Work instructions> Please repeat the records exactly from their first line, finishing at the line containing "FOR-3091, owner: Sander -> Floris" and including it.
Top of Provided entries
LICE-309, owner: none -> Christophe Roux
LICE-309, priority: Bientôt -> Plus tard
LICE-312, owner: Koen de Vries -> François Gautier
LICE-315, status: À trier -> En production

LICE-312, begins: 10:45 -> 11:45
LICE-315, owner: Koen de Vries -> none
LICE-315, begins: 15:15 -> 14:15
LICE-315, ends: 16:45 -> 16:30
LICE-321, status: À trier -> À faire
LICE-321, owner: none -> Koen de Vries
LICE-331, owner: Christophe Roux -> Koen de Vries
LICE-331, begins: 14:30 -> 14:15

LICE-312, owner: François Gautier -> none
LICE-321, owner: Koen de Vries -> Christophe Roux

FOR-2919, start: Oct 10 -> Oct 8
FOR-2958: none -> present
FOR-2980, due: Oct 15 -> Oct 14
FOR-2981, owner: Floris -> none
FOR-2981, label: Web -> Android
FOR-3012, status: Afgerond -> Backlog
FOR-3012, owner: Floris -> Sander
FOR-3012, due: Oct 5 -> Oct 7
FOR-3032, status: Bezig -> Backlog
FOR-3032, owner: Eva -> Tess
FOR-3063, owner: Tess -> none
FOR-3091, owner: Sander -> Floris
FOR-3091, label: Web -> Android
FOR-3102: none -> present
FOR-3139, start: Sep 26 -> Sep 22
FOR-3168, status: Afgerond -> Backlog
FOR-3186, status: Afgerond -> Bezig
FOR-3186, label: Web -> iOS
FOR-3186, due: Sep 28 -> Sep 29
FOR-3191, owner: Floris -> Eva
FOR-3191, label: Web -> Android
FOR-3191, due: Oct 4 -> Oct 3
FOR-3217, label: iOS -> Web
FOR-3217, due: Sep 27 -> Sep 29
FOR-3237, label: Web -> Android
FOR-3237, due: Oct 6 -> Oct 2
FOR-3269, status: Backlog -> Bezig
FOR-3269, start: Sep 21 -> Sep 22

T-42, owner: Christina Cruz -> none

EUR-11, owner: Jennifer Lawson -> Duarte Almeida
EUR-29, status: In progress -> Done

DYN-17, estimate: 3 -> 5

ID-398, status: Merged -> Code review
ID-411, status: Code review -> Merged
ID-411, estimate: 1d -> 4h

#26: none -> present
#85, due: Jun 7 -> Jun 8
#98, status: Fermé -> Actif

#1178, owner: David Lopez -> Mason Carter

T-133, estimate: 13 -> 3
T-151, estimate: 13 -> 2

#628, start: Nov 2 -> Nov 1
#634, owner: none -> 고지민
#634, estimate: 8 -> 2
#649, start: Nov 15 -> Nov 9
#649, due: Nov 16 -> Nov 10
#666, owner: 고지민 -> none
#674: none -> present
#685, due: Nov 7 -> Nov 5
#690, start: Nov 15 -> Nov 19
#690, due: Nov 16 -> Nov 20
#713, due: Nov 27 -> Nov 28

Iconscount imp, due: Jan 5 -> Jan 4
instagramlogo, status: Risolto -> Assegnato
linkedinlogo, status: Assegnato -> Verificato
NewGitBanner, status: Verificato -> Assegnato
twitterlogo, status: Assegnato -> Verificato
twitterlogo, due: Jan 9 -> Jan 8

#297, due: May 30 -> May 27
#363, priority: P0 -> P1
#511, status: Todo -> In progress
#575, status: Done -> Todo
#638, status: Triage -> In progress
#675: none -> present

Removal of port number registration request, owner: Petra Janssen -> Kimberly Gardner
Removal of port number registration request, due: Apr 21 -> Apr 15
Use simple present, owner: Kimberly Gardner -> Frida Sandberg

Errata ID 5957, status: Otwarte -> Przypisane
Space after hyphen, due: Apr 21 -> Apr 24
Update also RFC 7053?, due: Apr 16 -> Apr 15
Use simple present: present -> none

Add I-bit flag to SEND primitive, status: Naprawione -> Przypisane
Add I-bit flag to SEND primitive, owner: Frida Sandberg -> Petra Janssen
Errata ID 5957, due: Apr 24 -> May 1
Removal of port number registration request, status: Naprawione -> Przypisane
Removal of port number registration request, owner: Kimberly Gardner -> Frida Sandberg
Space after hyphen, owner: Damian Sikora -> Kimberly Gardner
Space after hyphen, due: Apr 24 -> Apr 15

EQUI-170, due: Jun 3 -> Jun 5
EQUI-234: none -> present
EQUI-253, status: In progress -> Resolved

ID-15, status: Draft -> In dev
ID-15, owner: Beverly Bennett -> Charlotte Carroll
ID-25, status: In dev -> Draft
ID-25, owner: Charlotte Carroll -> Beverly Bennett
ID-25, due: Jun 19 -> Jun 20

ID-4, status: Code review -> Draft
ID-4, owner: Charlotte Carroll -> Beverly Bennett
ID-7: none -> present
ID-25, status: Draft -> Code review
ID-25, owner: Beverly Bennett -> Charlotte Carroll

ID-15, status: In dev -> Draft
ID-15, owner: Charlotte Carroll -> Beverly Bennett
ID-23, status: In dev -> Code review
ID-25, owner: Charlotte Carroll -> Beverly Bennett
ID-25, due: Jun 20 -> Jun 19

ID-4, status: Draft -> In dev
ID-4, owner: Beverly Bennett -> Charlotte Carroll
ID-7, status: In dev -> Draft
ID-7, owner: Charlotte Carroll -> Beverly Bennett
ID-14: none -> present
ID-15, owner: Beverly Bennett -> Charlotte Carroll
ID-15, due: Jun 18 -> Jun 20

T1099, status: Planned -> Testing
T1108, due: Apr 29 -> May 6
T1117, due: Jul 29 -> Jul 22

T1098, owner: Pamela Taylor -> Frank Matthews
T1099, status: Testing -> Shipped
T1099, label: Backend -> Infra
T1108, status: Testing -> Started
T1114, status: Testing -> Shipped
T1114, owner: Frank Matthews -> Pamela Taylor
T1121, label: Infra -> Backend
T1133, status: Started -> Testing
Bottom of Provided entries
Reply>
LICE-309, owner: none -> Christophe Roux
LICE-309, priority: Bientôt -> Plus tard
LICE-312, owner: Koen de Vries -> François Gautier
LICE-315, status: À trier -> En production

LICE-312, begins: 10:45 -> 11:45
LICE-315, owner: Koen de Vries -> none
LICE-315, begins: 15:15 -> 14:15
LICE-315, ends: 16:45 -> 16:30
LICE-321, status: À trier -> À faire
LICE-321, owner: none -> Koen de Vries
LICE-331, owner: Christophe Roux -> Koen de Vries
LICE-331, begins: 14:30 -> 14:15

LICE-312, owner: François Gautier -> none
LICE-321, owner: Koen de Vries -> Christophe Roux

FOR-2919, start: Oct 10 -> Oct 8
FOR-2958: none -> present
FOR-2980, due: Oct 15 -> Oct 14
FOR-2981, owner: Floris -> none
FOR-2981, label: Web -> Android
FOR-3012, status: Afgerond -> Backlog
FOR-3012, owner: Floris -> Sander
FOR-3012, due: Oct 5 -> Oct 7
FOR-3032, status: Bezig -> Backlog
FOR-3032, owner: Eva -> Tess
FOR-3063, owner: Tess -> none
FOR-3091, owner: Sander -> Floris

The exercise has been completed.